Prompt
The required answer is every line of the data containing the word "ring".

Data for processing
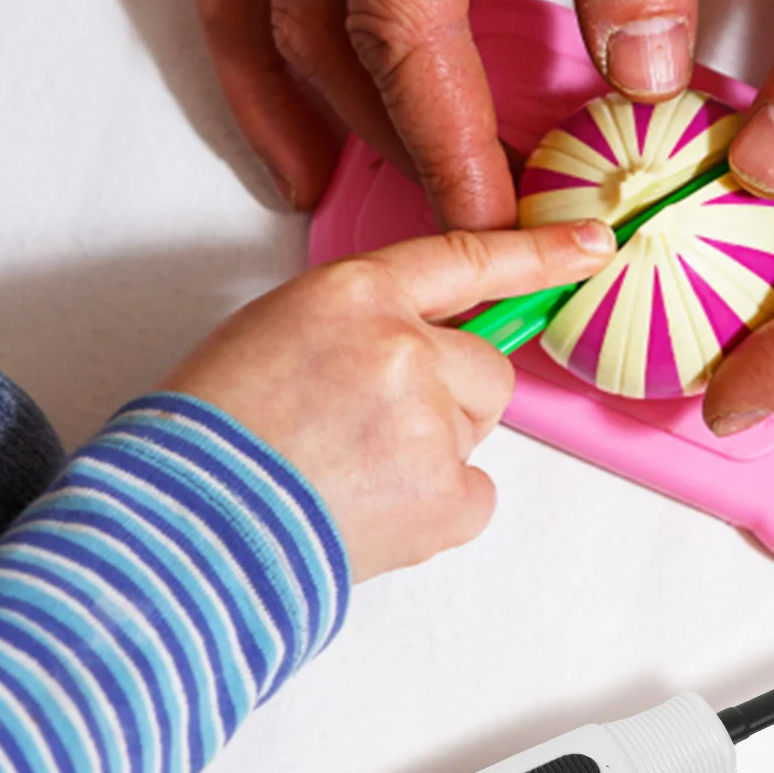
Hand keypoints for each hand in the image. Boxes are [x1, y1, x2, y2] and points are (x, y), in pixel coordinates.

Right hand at [161, 221, 613, 579]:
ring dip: (434, 452)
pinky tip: (373, 511)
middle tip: (368, 433)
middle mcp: (404, 346)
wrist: (179, 529)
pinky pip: (475, 494)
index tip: (594, 243)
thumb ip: (363, 324)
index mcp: (355, 294)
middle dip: (450, 398)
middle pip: (485, 366)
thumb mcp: (279, 332)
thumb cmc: (211, 435)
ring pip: (476, 430)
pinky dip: (437, 509)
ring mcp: (430, 420)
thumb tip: (421, 347)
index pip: (467, 258)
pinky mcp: (445, 491)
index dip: (537, 253)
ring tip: (351, 475)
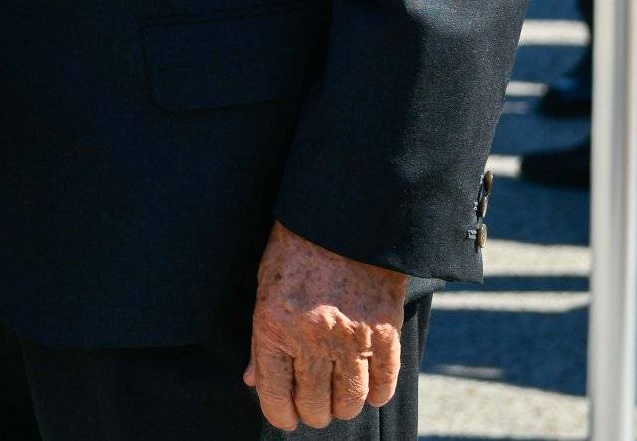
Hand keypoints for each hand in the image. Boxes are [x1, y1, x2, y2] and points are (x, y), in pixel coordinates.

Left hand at [246, 221, 407, 431]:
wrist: (342, 217)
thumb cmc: (295, 250)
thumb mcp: (265, 289)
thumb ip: (260, 340)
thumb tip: (252, 381)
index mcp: (273, 326)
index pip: (274, 394)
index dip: (280, 415)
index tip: (287, 419)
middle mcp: (310, 338)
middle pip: (313, 403)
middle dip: (313, 413)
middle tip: (315, 408)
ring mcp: (350, 336)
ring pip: (349, 399)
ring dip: (343, 406)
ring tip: (339, 400)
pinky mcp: (384, 330)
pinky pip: (384, 381)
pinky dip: (377, 393)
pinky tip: (369, 391)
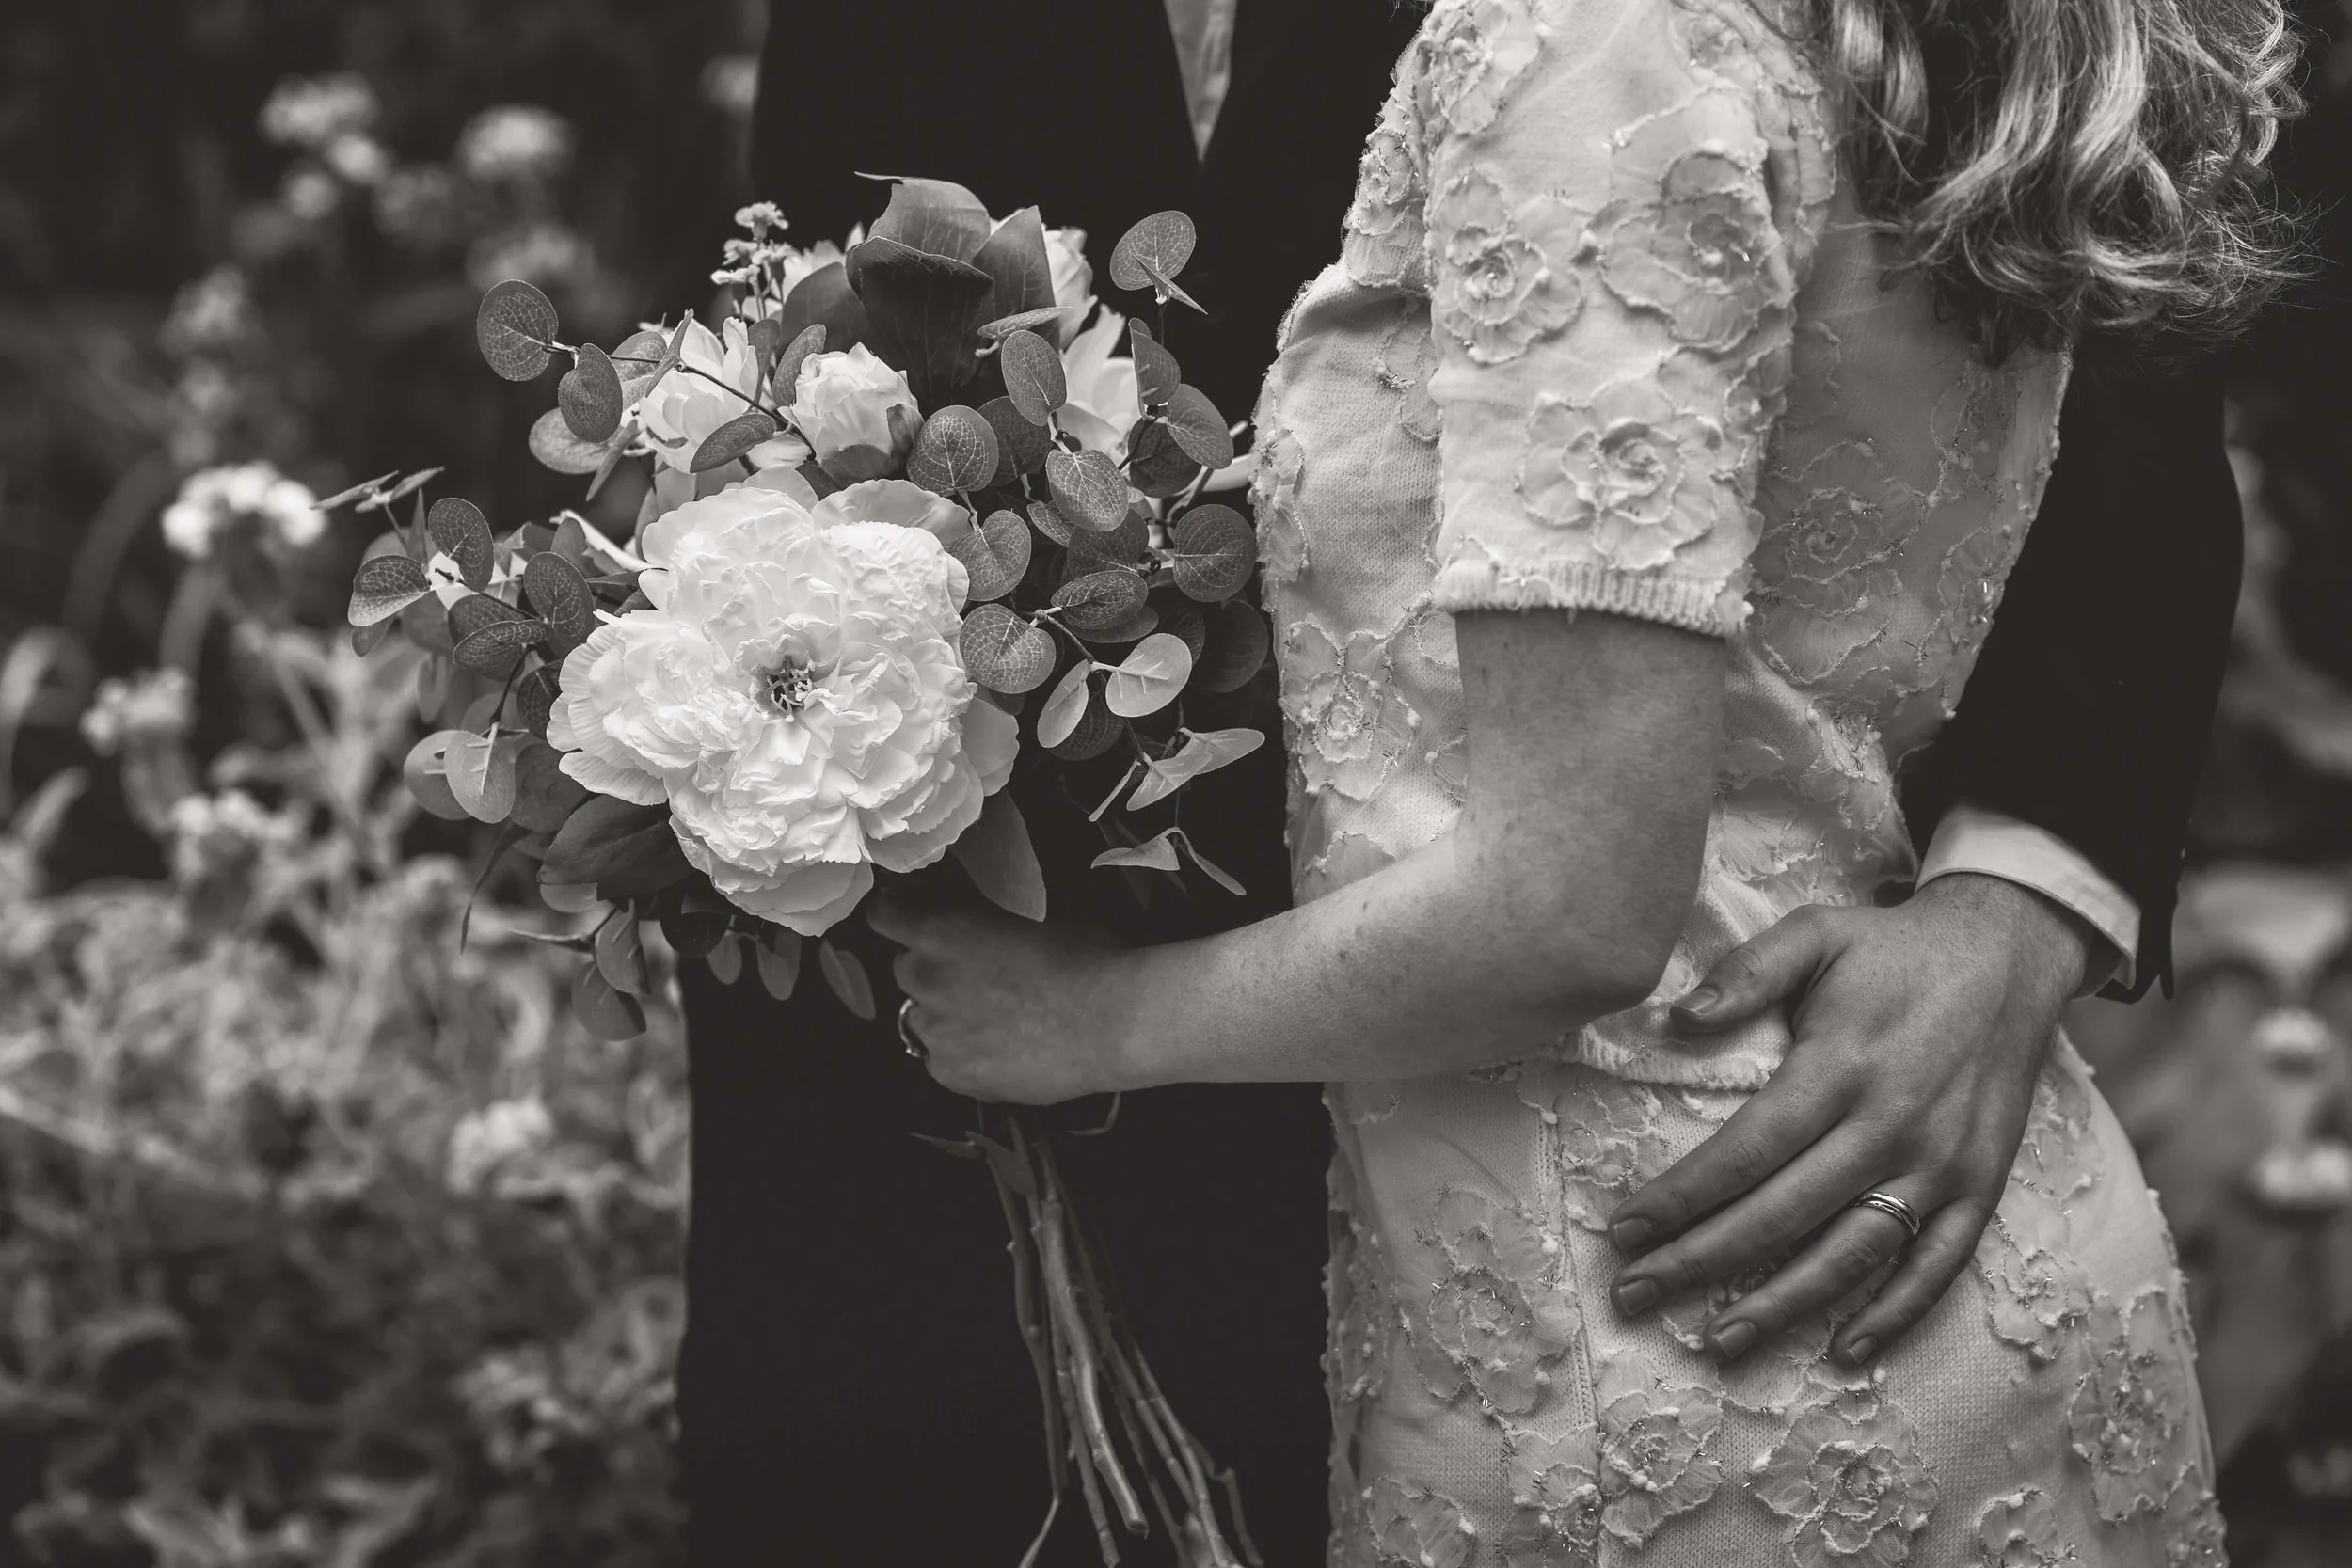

Written answer
ring dip: (434, 452)
ring pip: (476, 430)
ring mcp: (430, 420)
ring tip: (351, 475)
ring mcp: (350, 336)
ring pip: (349, 399)
ring dip: (343, 406)
ring tip: (339, 400)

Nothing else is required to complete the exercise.